For a fascinating look at how some paleontologists have applied the analysis methods used in forensic entomology, I would recommend the article by paleontologist Kenneth S. Bader and colleagues describing their analysis of a cache of dinosaur bones from the Jurassic found in Montana. (Bader, et al., Application of Forensic Science Techniques to Trace Fossils on Dinosaur Bones from a Quarry in the Upper Jurassic Morrison Formation, Northeastern Wyoming, Palaios, Volume 24, 2009, p. 140.) We're all familiar with the forensic scientist on TV extracting a beetle larva from a corpse and announcing how long the body had been exposed to the elements. That's forensic entomology at work, bringing to bear on a crime scene the understanding of when and how insects and other arthropods will work on the flesh and bones of dead animals, what evidence they leave of their presence, and what that evidence says about the environment in which the body lay.
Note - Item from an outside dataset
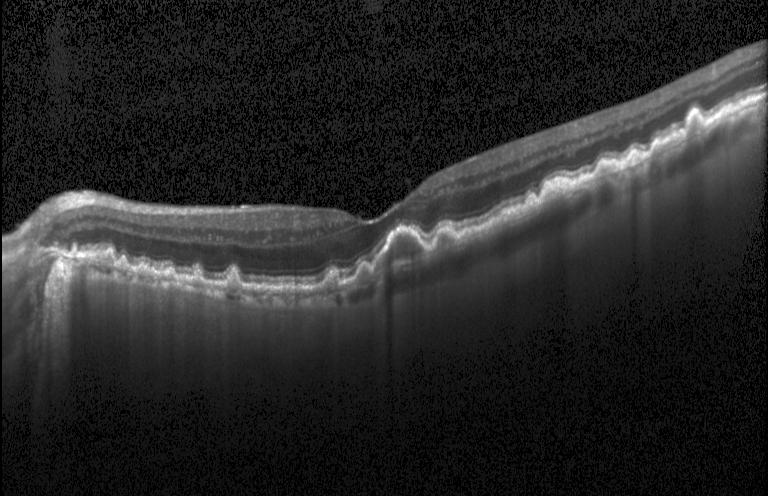
Retinal OCT cross-section showing multiple drusen.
Based on the evidence gathered by using these forensic techniques, the authors describe in wonderful detail a scene from millions of years ago:
These events were initiated during the dry season, and were likely part of a prolonged drought, based on our interpretation of the levels of articulation for each of the sauropod skeletons, bone modification features found on those skeletons, and previous interpretations of the Late Jurassic paleoclimate recorded by the Morrison Formation [citations omitted]. The evidence suggests that sauropods were drawn to this area for its water availability over an extended period of time. Fossils of turtles, fish, crocodiles, snails, and bivalves support the notion of a relatively permanent body of water. A prolonged drought is thought to have occurred based on the different conditions of the sauropod skeletons, which suggest that the area was not resubmerged with differential burial of the skeletons. Only after all the sauropod skeletons accumulated, the soft tissue decomposed, and the bones were bored, did the drought end and the accumulation of skeletons was buried. A short duration of pedogenesis [the formation of soil] took place before additional sediments covered the area of the skeletons likely through a period of regular succession of wet-dry seasonal climates. (p. 156)
All that's missing is an explanation of the glitter found at the scene.